I could go into more detail, but then I'd be Amiga Format.
Eponymous Gugger, York, Pennsylvania
Of course. Why didn't I see it? It's almost as if PCs came without any kind of useful manual despite being easily the most complicated piece of equipment most people will ever use in their lives, and you were expected to simply teach yourself even the most basic principles of use from scratch, by guessing. Or. Some. Thing.
"THE ARTICLE THE SPINELESS"
Stuart, your PC article was superb. You cut through the bullshit surrounding the so-called wonder machine, and that has to be applauded. It's a shame that many people will ignore the article, the spineless computer nerds that they are. I just feel pissed off that I have use such overgrown junk piles...
All the best,
Andrew Rationingofsweetsendedin1950
Ignoring it is apparently the last thing on their minds. Teletext tell me they haven't had such a barrage of mail since that time I accidentally said I hoped all Amiga owners died in a big chemical fire.

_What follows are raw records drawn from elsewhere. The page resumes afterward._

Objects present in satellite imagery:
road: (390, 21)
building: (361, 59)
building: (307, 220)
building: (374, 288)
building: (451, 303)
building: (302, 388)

"IDIOT I'M SURE THE REASON"
Dear Two,
Here's something so dull it will quite possibly make you impotent. Stuart wrote that his £6,000 PC has 40MB of RAM; this is a falsehood. Assuming that it's a Pentium (and so requires matched pairs of RAM), one cannot make up 40MB without going for the rather odd option of 2*16 + 2*4 SIMMS. Perhaps he is foolishly counting the onboard RAM of his graphics card, to the silent embarrassment of his friends. There's the possibility that "40MB" is hyperbole, but such a stunted hyperbole is not Stuart's style. Ergo, it's much more likely that he's an idiot.

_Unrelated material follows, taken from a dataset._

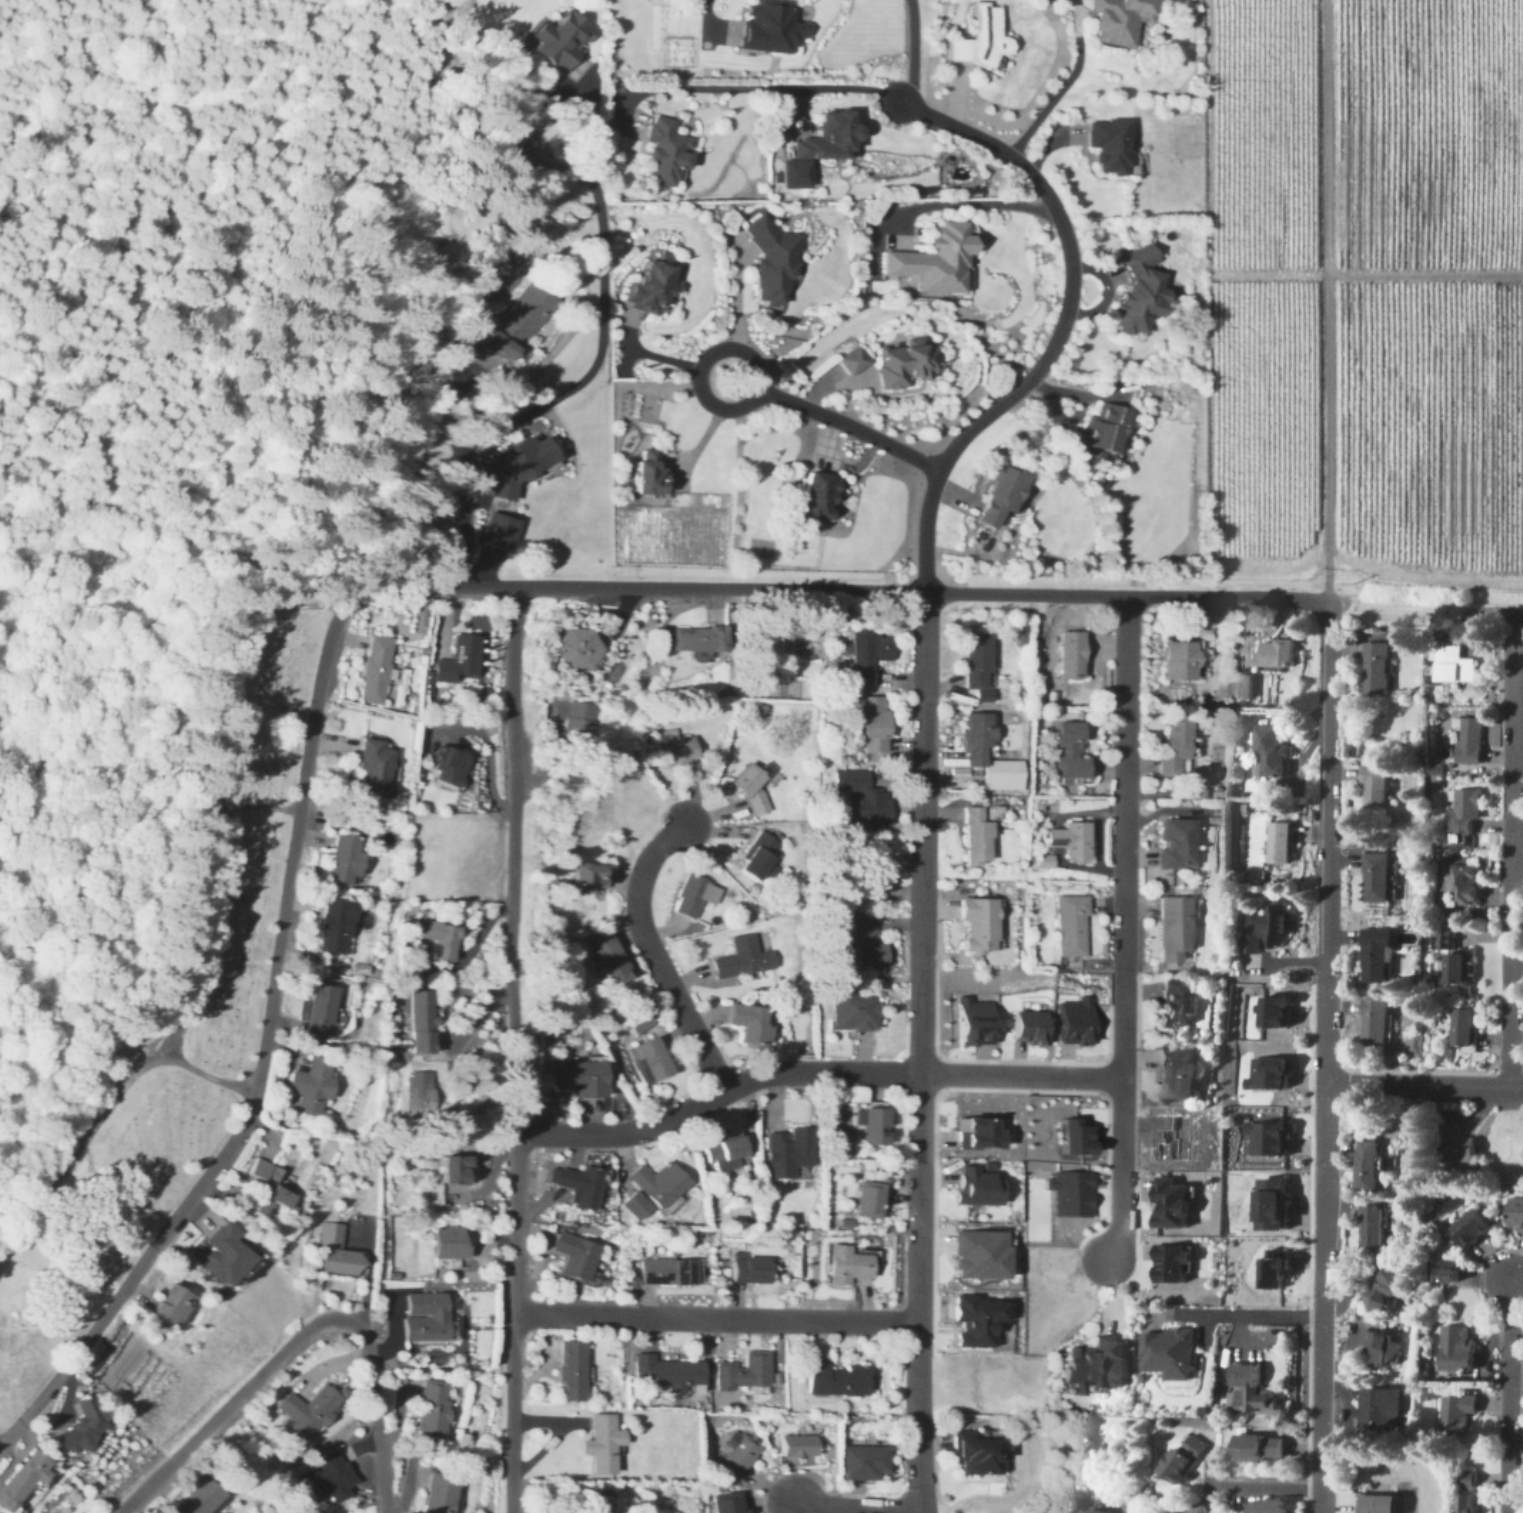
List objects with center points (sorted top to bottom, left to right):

I'm sure the reason his PC keeps running out of memory while he's writing is that once he starts he simply can't stop ranting until his words occupy all available space, at which point they crash across the Polish border in search of even more Lebensraum. The man must require specially produced, 6ft square Post-its.
But, as I love him (ignoring that, in the same piece, he appeared to be suggesting that the insipid mobile-phone-wank-mag FHM was "not shite"), I will hook arms with him and lead him in the direction of IBM's Voice Type Simply Speaking dictation software - £45 from all good stores and Dixon's. This has three great things to commend it.
1) It recognises much swearing straight out of the box. Hurrah for IBM for knowing that ten minutes after getting it you'll start f'ing to see what happens. Truly they beat Microsoft as the thinking person's bloated multinational of choice.
2) It comes with a little mike-flipping headset which allows you to draw the curtains when your girlfriend's out and pretend to be Captain Scarlet.
3) I sneezed while dictating, and it printed "Thatcher." Deft satire in itself, but also holding out the succulent fruit that a spontaneous coughing fit might magically produce an entire Morecambe & Wise sketch.
D Ream, Wolverhampton
Keep your hooky arms away from me, Ream, you freak. I do indeed have my two original 4MB SIMMS and two spanky new 16MBs. Want to make something of it? And when did I mention FHM in my epic expose, exactly? Eh? Anyway, the thing about capitalism as a monetarist system is that the useless, cretinous (Snip. - Ed)
He doesn't take his editorial staff on daytrips to Ingoldmells in the hope of taking photographs of them on donkeys.
Mark Wright
How's this for your first concept letter?
Will Pearson, Exmouth
I'm wondering if this ironic censorship works in reverse, so if I say "Icy roads need sand and grit', it would be printed as "("Shit" - Ed.)." Perhaps not, but let's try anyway, eh, ("Bitches" - Ed)?
Stuart Caie, Aberdeen
Oh no! Now we're in trouble.
I truely am a deciple of AP, but how can i prove my illegence to the cause?
Matthew Cruickshank
Oh and there's no entry in the lexicon for "Can I do my "Can I do my "X Joke" joke now" now?"
Ben Hall, RAF Bruggen
Yes, I do.
Richard Jones
That thing about Marcus Dyson believing the 98% score for AB3D2 - please be true.
Alex Smyth, Sheffield
It's so true it's hardly even funny any m- actually no, it's still really funny.
Except Henry T Lion had a letter printed in AP65. Curses. And I'd havegotten away with it etc.